A federal judge on Wednesday issued a preliminary injunction prohibiting Biden Administration officials and agencies from coercing or encouraging social media platforms to suppress or censor online content containing protected free speech.
Judge Terry A. Doughty of the U.S. District Court for the Western District of Louisiana also stayed the injunction until the U.S. Supreme Court rules on a similar injunction in Murthy v. Missouri, a related censorship case.
Wednesday’s ruling stems from a class-action lawsuit filed in March 2023 by Robert F. Kennedy Jr., the Children's Health Defense (CHD) news outlet, and private citizen Connie Sampognaro against Joe Biden, Dr. Anthony Fauci, and other top administration officials and federal agencies.
The suit was filed on behalf of the more than 80% of Americans who access news through social media.
Judge Doughty found that several of the defendants in the lawsuit were violating the plaintiffs’ free speech rights under the First Amendment, causing irreparable harm. He ordered them to cease these violations.

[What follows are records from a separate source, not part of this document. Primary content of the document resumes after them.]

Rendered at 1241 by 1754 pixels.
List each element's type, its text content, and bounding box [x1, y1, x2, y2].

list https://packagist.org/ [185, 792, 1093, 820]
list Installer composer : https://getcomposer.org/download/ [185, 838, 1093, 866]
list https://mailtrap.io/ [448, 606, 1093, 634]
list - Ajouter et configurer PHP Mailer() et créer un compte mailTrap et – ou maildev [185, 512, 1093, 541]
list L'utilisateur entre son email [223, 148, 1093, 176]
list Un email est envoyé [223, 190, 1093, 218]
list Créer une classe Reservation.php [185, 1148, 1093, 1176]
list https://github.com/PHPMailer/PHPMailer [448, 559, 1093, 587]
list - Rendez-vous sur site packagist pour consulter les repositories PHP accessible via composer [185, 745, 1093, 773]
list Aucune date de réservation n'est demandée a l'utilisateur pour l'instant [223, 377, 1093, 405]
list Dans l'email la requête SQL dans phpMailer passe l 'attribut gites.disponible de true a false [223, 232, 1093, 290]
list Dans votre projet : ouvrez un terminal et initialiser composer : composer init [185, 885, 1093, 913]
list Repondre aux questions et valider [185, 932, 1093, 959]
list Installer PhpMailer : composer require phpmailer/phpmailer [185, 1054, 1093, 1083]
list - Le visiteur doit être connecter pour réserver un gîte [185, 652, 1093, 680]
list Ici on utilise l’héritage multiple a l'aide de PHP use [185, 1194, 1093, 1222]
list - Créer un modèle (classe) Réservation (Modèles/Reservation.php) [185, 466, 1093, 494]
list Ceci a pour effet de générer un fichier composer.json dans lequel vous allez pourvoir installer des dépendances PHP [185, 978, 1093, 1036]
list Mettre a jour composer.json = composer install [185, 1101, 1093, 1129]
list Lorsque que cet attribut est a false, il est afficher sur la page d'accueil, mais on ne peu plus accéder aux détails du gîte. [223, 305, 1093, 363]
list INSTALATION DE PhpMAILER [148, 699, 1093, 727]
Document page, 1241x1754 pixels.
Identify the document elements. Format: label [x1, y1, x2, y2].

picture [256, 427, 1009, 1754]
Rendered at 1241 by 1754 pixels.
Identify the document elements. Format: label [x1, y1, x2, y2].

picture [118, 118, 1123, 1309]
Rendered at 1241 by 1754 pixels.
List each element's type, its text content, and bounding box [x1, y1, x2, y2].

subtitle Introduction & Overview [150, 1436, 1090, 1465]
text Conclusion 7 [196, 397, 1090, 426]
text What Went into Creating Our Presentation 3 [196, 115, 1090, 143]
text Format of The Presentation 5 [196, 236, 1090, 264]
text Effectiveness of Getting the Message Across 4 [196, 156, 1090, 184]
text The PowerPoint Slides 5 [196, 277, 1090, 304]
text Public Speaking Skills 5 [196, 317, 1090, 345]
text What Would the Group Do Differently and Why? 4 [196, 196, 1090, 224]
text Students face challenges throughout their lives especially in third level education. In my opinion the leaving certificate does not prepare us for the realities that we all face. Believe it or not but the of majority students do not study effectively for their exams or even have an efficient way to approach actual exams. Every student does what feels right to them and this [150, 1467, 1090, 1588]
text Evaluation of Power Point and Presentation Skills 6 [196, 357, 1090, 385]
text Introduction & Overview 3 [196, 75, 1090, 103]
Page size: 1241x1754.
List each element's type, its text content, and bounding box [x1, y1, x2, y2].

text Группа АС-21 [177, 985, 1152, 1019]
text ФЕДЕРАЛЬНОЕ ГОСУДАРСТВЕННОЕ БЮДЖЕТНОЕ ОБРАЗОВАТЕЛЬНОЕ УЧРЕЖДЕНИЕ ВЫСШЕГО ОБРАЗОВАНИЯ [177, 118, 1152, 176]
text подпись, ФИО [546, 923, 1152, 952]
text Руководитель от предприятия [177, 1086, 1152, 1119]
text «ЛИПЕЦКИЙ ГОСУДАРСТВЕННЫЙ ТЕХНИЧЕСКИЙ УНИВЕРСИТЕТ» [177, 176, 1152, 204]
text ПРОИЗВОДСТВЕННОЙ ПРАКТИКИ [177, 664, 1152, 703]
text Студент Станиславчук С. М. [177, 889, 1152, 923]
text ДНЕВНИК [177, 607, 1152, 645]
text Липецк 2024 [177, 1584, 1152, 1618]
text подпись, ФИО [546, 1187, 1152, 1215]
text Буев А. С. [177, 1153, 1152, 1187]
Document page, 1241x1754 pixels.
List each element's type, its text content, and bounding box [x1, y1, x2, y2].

The court recognized that the “right of free speech is a fundamental constitutional right that is vital to the freedom of our nation, and the Kennedy plaintiffs have produced evidence of a massive effort by defendants, from the White House to federal agencies, to suppress speech based on its content.”
Plaintiffs alleged Biden administration officials “waged a systematic, concerted campaign” to compel the nation’s three largest social media companies to censor constitutionally protected speech.
The government, the lawsuit alleges, pressured social media platforms to directly suppress or censor Kennedy and CHD from major platforms and to do the same to content containing views about Covid-19 and other issues that contradicted the government narrative.
The judge noted that the CDC worked with the Virality Project to reduce or delete social media posts by people and organizations they believed to be spreading “misinformation” about Covid.
The Virality Project explicitly listed Kennedy and CHD in the fifth and second place as the highest performing weekly social-media engagement incidents, the judge wrote.
The judge also found the plaintiffs are likely to succeed on the merits of their claim, writing:
“As in Missouri v. Biden, the White House Defendants and the Surgeon General Defendants both coerced and significantly encouraged social-media platforms to suppress protected free speech.
“This Court further finds the CDC Defendants, the CISA [Cybersecurity and Infrastructure Security Agency] Defendants and the FBI Defendants significantly encouraged social-media platforms to suppress protected free speech.”